De lo que ocurrió después, prefiero no ocuparme. En el segundo toro, ya sabía toda la plaza que Manuel había muerto, a pesar de ello, y aunque hubo personas sensibles que abandonaron el coso, el señor presidente, exhibiendo una crueldad sin entrañas, y el “respetable”, degenerado en populacho, consintieron y exigieron que continuara la corrida, aplaudiendo, pitando, vociferando, hasta que las mulillas arrastraron el último toro, sin mostrar el mínimo respeto por el hombre joven, el torero valiente, que yacía cadáver a escasos metros del ruedo, ni tener el menor miramiento hacia los que estaban vivos vestidos de torero y se les obligaba a torear en tan penosas circunstancias.
Detrás de la tragedia, quedaban unos padres desconsolados, una familia rota, un país entero –particularmente, Sevilla– conmocionado por la desgracia y una mujer que veía cómo la muerte le arrebataba el anhelo de una próxima boda. En este sentido, es curioso el nexo común que une a El Espartero con Joselito y Manolete: cuando en el horizonte cercano de sus ilusiones aparecía el contraer matrimonio con la persona amada –Joselito con Guadalupe de Pablo Romero; Manolete con Lupe Sino y Manuel con Celsa Fontfrede, la viuda de Fernando de la Concha y Sierra–, un toro vino a cruzarse en sus caminos y los sacó del mundo. También los enlazaba el hecho de que ninguno de los tres abortados casamientos fuese bien acogido por los prejuicios sociales de sus respectivas épocas.
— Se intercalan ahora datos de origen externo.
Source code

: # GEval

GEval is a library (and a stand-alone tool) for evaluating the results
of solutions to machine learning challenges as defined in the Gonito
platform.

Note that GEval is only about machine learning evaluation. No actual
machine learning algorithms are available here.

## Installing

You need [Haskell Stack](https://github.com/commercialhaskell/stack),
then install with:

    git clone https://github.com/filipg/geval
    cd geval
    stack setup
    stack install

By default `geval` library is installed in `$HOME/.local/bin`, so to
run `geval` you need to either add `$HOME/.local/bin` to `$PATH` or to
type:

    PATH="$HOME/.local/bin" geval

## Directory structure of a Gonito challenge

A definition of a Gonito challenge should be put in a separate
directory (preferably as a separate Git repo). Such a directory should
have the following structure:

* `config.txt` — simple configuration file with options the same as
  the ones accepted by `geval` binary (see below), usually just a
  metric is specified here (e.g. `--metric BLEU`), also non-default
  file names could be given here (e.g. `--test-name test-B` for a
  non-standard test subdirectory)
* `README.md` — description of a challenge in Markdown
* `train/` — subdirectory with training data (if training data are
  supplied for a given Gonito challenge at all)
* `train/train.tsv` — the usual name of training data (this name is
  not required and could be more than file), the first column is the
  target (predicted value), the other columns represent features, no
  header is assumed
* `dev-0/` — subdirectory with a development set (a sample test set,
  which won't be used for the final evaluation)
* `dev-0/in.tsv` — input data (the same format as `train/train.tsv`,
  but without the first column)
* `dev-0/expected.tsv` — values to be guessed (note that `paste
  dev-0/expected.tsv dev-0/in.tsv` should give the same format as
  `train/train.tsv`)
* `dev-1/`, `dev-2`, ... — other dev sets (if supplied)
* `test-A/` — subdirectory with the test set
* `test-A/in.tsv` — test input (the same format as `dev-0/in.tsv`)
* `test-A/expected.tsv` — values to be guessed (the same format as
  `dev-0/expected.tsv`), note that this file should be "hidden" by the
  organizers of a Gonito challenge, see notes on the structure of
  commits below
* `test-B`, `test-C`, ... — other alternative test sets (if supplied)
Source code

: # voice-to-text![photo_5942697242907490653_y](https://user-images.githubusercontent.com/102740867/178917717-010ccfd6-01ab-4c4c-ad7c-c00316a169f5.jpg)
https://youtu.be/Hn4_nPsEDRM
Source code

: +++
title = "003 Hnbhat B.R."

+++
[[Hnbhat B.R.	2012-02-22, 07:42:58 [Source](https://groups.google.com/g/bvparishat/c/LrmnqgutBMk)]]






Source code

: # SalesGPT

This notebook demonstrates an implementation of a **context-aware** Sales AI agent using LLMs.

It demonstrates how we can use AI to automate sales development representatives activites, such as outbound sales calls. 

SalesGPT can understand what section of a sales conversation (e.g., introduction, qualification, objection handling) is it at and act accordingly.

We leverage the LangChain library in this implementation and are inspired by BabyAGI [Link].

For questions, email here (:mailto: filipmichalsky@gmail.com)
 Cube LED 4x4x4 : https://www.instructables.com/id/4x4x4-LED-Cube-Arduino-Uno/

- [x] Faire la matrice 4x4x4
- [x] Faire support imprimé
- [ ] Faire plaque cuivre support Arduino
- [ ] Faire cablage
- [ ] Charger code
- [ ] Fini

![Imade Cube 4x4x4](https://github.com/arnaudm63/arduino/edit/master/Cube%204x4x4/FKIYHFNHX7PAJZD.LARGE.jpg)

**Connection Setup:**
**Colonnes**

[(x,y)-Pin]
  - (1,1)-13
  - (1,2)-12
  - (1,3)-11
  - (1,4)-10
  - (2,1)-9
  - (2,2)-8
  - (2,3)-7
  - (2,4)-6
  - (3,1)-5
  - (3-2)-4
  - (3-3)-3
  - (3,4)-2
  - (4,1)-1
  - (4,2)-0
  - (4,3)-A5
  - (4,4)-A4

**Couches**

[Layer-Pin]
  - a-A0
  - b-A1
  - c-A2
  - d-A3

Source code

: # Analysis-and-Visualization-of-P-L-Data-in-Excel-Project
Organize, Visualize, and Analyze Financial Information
El Espartero fue la coherencia; un fugaz resplandor adelantado del amanecer belmontino que más tarde vendría; la sencillez para llevar humilde los bronces de lo heroico; la dignidad de impedirle a la vida arrastrarse en el cieno; la honradez de afrontar su pelea sin trucos ni ventajas; la inocencia de unos sueños indómitos trasegados de la noche a la tarde, del silencio al ruido, de lo íntimo a lo público… El Espartero fue una herida abierta en el alma de la tauromaquia, que el tiempo iría suturando con puntos de leyenda hasta cicatrizarla en la memoria como pleno vestigio de inmortalidad.